Menteri Keuangan Purbaya Yudhi Sadewa menjawab pertanyaan wartawan saat ditemui di Kompleks Parlemen, Jakarta, Kamis (27/11/2025). (ANTARA/Imamatul Silfia)
JAKARTA, ARAHKITA.COM — Pemerintah mulai menyiapkan langkah untuk meredam tekanan terhadap rupiah yang terus melemah terhadap dolar Amerika Serikat. Salah satu strategi yang akan dilakukan adalah menjaga stabilitas pasar obligasi negara agar investor tetap percaya terhadap pasar keuangan Indonesia.
Menteri Keuangan Purbaya Yudhi Sadewa mengatakan pemerintah siap masuk ke pasar obligasi mulai Rabu (13/5/2026) guna membantu menjaga stabilitas nilai tukar rupiah yang kini telah menyentuh level Rp17.500 per dolar AS.
“Kita akan mulai membantu besok, mungkin dengan masuk ke bond market,” ujar Purbaya di Kantor Kementerian Keuangan, Jakarta, Selasa (12/5/2026).
Langkah tersebut akan dilakukan melalui mekanisme bond stabilization fund (BSF), yaitu skema stabilisasi pasar obligasi dengan memanfaatkan anggaran yang tersedia. Selain itu, pemerintah juga membuka kemungkinan melakukan buyback atau pembelian kembali surat utang negara di pasar.
Menahan Kenaikan Yield SBN
Di tengah tekanan terhadap rupiah, pemerintah berupaya menjaga agar imbal hasil atau yield Surat Berharga Negara (SBN) tidak melonjak terlalu tinggi. Sebab, kenaikan yield yang tajam bisa memicu kerugian bagi investor asing dan mendorong keluarnya modal dari Indonesia.

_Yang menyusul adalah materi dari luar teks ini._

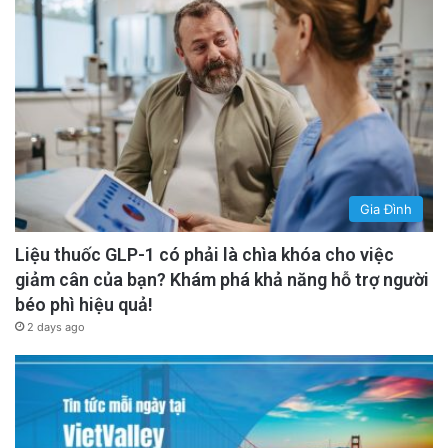
Gia Đình
Liệu thuốc GLP-1 có phải là chìa khóa cho việc
giảm cân của bạn? Khám phá khả năng hỗ trợ người
béo phì hiệu quả!
2 days ago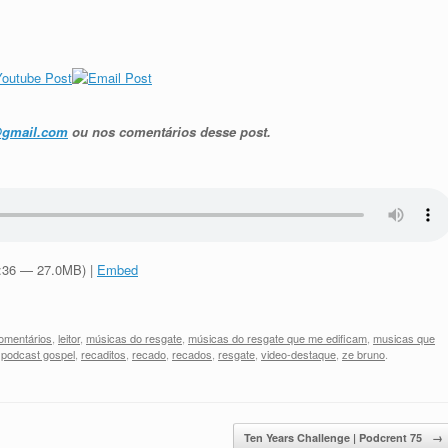
@gmail.com
ou nos comentários desse post.
8:36 — 27.0MB) |
Embed
omentários
,
leitor
,
músicas do resgate
,
músicas do resgate que me edificam
,
musicas que
,
podcast gospel
,
recaditos
,
recado
,
recados
,
resgate
,
video-destaque
,
ze bruno
.
Ten Years Challenge | Podcrent 75
→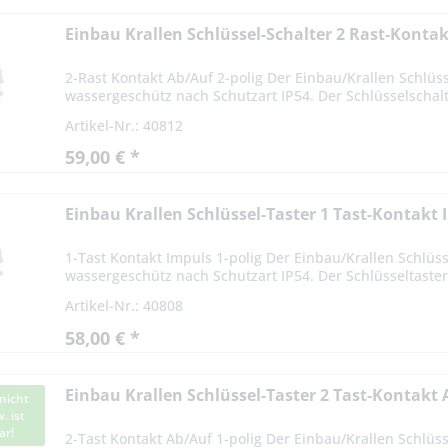
Einbau Krallen Schlüssel-Schalter 2 Rast-Konta
2-Rast Kontakt Ab/Auf 2-polig Der Einbau/Krallen Schlüss
wassergeschütz nach Schutzart IP54. Der Schlüsselschalter
Artikel-Nr.: 40812
59,00 € *
Einbau Krallen Schlüssel-Taster 1 Tast-Kontakt
1-Tast Kontakt Impuls 1-polig Der Einbau/Krallen Schlüss
wassergeschütz nach Schutzart IP54. Der Schlüsseltaster i
Artikel-Nr.: 40808
58,00 € *
Einbau Krallen Schlüssel-Taster 2 Tast-Kontakt 
nicht
. ist
ar!
2-Tast Kontakt Ab/Auf 1-polig Der Einbau/Krallen Schlüsse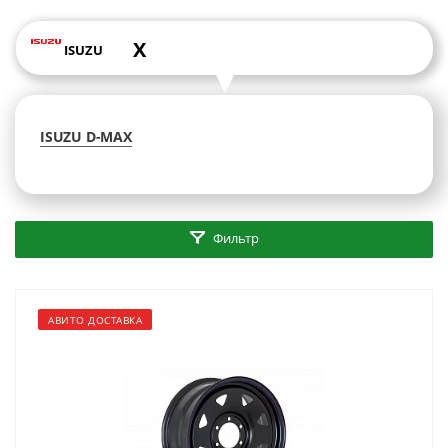
X
ISUZU
ISUZU D-MAX
Фильтр
АВИТО ДОСТАВКА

Purbaya menjelaskan, jika arus modal keluar terus terjadi, tekanan terhadap rupiah akan semakin besar. Karena itu, pemerintah berusaha menjaga pasar obligasi tetap stabil agar investor asing tetap bertahan, bahkan tertarik kembali masuk ke pasar domestik.
Baca juga:
Pemerintah Intervensi Pasar Obligasi demi Stabilkan Rupiah, Menkeu Siapkan Rp2 Triliun per Hari“Kita kendalikan itu supaya asing tidak keluar, atau malahan masuk kalau yield-nya membaik. Sehingga rupiah akan menguat,” kata dia.
Menurutnya, langkah stabilisasi ini juga menjadi bentuk dukungan pemerintah terhadap Bank Indonesia dalam menjaga kestabilan nilai tukar sesuai mandat yang dimiliki bank sentral.
Pemerintah Klaim APBN Masih Aman
Meski nilai tukar rupiah kini berada di atas asumsi APBN 2026, pemerintah memastikan kondisi fiskal masih dalam batas aman. Purbaya menyebut simulasi APBN telah menggunakan asumsi kurs yang lebih tinggi sehingga masih mampu mengantisipasi gejolak pasar.
Sebelumnya, pada Senin (11/5/2026), pemerintah juga menegaskan masih akan mengandalkan sumber pendanaan internal seperti kas negara dan Saldo Anggaran Lebih (SAL) untuk menjaga stabilitas pasar obligasi.
Artinya, pemerintah belum sepenuhnya mengaktifkan skema BSF yang melibatkan special mission vehicle (SMV) maupun lembaga terkait lainnya.Dalam konferensi pers Komite Stabilitas Sistem Keuangan (KSSK) pekan lalu, Purbaya menegaskan bahwa keberadaan BSF bertujuan menjaga pasar surat utang Indonesia agar tidak mudah diguncang oleh pergerakan investor asing dikutip Antara.
Langkah ini dinilai penting untuk mencegah gejolak lebih besar di pasar keuangan domestik sekaligus menjaga kepercayaan investor terhadap ekonomi Indonesia.
Rupiah Ditutup Melemah
Pada penutupan perdagangan Selasa (12/5/2026), nilai tukar rupiah tercatat melemah 115 poin atau sekitar 0,66 persen menjadi Rp17.529 per dolar AS. Posisi ini turun dibanding perdagangan sebelumnya yang berada di level Rp17.414 per dolar AS.
Pelemahan rupiah terjadi di tengah tekanan global dan meningkatnya kekhawatiran pasar terhadap arus modal asing di negara berkembang.